__INSTRUCTION__
Please put the lines below into a JSON list of strings, one string per line, leaving out the pictures and any blank lines.

__RECORDS FOR THE TASK__
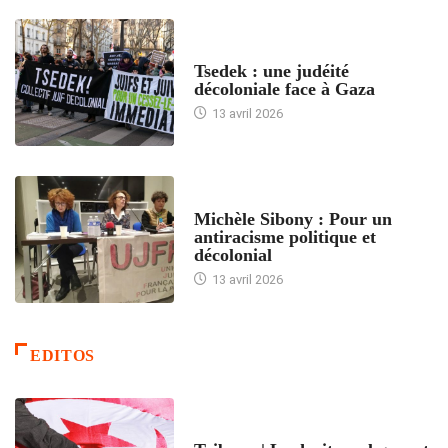
FRANCE
Tsedek : une judéité
décoloniale face à Gaza
13 avril 2026
FEMMES
Michèle Sibony : Pour un
antiracisme politique et
décolonial
13 avril 2026
EDITOS
ACCUEIL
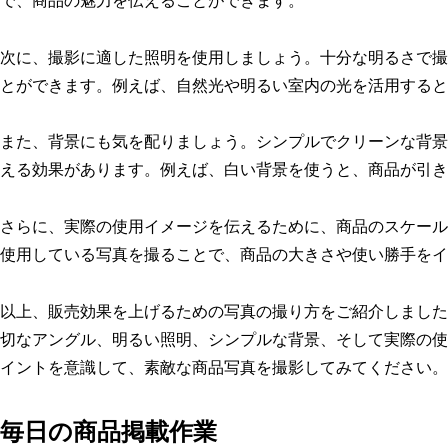
で、商品の魅力を伝えることができます。
次に、撮影に適した照明を使用しましょう。十分な明るさで撮
とができます。例えば、自然光や明るい室内の光を活用すると
また、背景にも気を配りましょう。シンプルでクリーンな背景
える効果があります。例えば、白い背景を使うと、商品が引き
さらに、実際の使用イメージを伝えるために、商品のスケール
使用している写真を撮ることで、商品の大きさや使い勝手をイ
以上、販売効果を上げるための写真の撮り方をご紹介しました
切なアングル、明るい照明、シンプルな背景、そして実際の使
イントを意識して、素敵な商品写真を撮影してみてください。
毎日の商品掲載作業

__ANSWER TO THE EXERCISE__
[
  "FRANCE",
  "Tsedek : une judéité",
  "décoloniale face à Gaza",
  "13 avril 2026",
  "FEMMES",
  "Michèle Sibony : Pour un",
  "antiracisme politique et",
  "décolonial",
  "13 avril 2026",
  "EDITOS",
  "ACCUEIL",
  "で、商品の魅力を伝えることができます。",
  "次に、撮影に適した照明を使用しましょう。十分な明るさで撮",
  "とができます。例えば、自然光や明るい室内の光を活用すると",
  "また、背景にも気を配りましょう。シンプルでクリーンな背景",
  "える効果があります。例えば、白い背景を使うと、商品が引き",
  "さらに、実際の使用イメージを伝えるために、商品のスケール",
  "使用している写真を撮ることで、商品の大きさや使い勝手をイ",
  "以上、販売効果を上げるための写真の撮り方をご紹介しました",
  "切なアングル、明るい照明、シンプルな背景、そして実際の使",
  "イントを意識して、素敵な商品写真を撮影してみてください。",
  "毎日の商品掲載作業"
]